# Extrait fourni:
——————

Mes Xavier Defoy & Martin Jadoul, avocats du barreau de Liège-Huy
Les revenus provenant des droits d’auteur (ou droit voisins) générés par une personne physique peuvent être qualifiés de revenus mobiliers et, depuis 2008, sont imposables au taux préférentiel de 15%, plutôt que comme revenus professionnels. Jusqu’à cette année, la seule condition pour bénéficier de ce régime de « faveur » était que ces revenus devaient résulter de la cession, de la concession ou d’une licence de droits d’auteur (ou droits voisins).
Il a toutefois été considéré par le Ministre des Finances que ce régime trouvait à s’appliquer à un nombre trop important de situations, créant ainsi un « trou » dans les caisses de l’Etat. Sur proposition du Ministre, qui avait essentiellement en ligne de mire le secteur informatique, le législateur a décidé d’y remédier en restreignant le champ d’application de ce régime.
Dans ce contexte, la loi programme du 26 décembre 2022 fut adoptée. Le nouveau régime liste à l’article 17, §1er, 5° du Code d’impôt sur les revenus (‘CIR 92’) une série de nouvelles conditions devant être respectées pour pouvoir bénéficier du régime fiscal de « faveur » :
- les revenus doivent résulter de la cession ou l’octroi d’une licence par le titulaire originaire de droits d’auteur et de droits voisins visés au livre XI, titre 5 du Code de droit économique (‘CDE’) ;
- Lles revenus doivent se rapporter à des œuvres littéraires visées à l’article XI.165 du CDE ;
- les droits d’auteur ou droits voisins doivent être destinés à être exploités ou utilisés ;
- et au moins une de ces trois conditions doit être remplie :
1. Le titulaire originaire doit être titulaire d’une attestation du travail des arts.

——————

# Données enregistrées:
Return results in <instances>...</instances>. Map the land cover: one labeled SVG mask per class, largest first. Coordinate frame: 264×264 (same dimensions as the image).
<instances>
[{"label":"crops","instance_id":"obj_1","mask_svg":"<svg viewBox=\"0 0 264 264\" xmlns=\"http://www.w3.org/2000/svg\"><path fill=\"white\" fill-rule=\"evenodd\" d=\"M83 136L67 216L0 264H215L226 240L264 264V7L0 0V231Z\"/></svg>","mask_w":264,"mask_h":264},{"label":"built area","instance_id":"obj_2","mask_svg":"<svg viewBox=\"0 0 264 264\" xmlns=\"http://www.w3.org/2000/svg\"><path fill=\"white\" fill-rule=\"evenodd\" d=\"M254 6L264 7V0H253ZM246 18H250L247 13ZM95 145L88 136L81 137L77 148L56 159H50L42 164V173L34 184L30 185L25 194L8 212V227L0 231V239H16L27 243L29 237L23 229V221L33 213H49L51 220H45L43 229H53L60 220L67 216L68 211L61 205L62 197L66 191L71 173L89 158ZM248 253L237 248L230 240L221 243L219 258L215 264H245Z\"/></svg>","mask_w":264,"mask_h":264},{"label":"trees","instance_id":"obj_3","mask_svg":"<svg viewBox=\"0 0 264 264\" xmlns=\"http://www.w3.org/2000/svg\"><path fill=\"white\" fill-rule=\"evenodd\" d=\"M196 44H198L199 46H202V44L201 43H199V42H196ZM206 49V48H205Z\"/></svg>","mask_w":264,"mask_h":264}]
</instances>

——————

# Tâches à réaliser:
(A) D'après l'extrait fourni, à quel taux préférentiel les revenus de droits d'auteur qualifiés de revenus mobiliers sont-ils imposables depuis 2008 ?
(B) Expliquez, en vous appuyant sur l'extrait fourni, pourquoi le législateur a restreint le champ d'application du régime fiscal de « faveur ».
(C) Reformulez sous forme de liste le paragraphe de l'extrait fourni qui commence par « Les revenus provenant des droits d'auteur », en conservant ses faits principaux.

# Réponses aux exercices:
(A) Ils sont imposables au taux préférentiel de 15 %.

(B) Le Ministre des Finances estimait que ce régime s'appliquait à un nombre trop important de situations, ce qui créait un « trou » dans les caisses de l'État. Sur sa proposition, qui visait surtout le secteur informatique, le législateur a donc décidé de restreindre le champ d'application du régime.

(C)
- Les revenus de droits d'auteur ou de droits voisins générés par une personne physique peuvent être qualifiés de revenus mobiliers.
- Depuis 2008, ils sont imposables au taux préférentiel de 15 %, plutôt que comme revenus professionnels.
- Jusqu'à cette année, une seule condition permettait de bénéficier de ce régime de « faveur » : les revenus devaient résulter de la cession, de la concession ou d'une licence de droits d'auteur ou de droits voisins.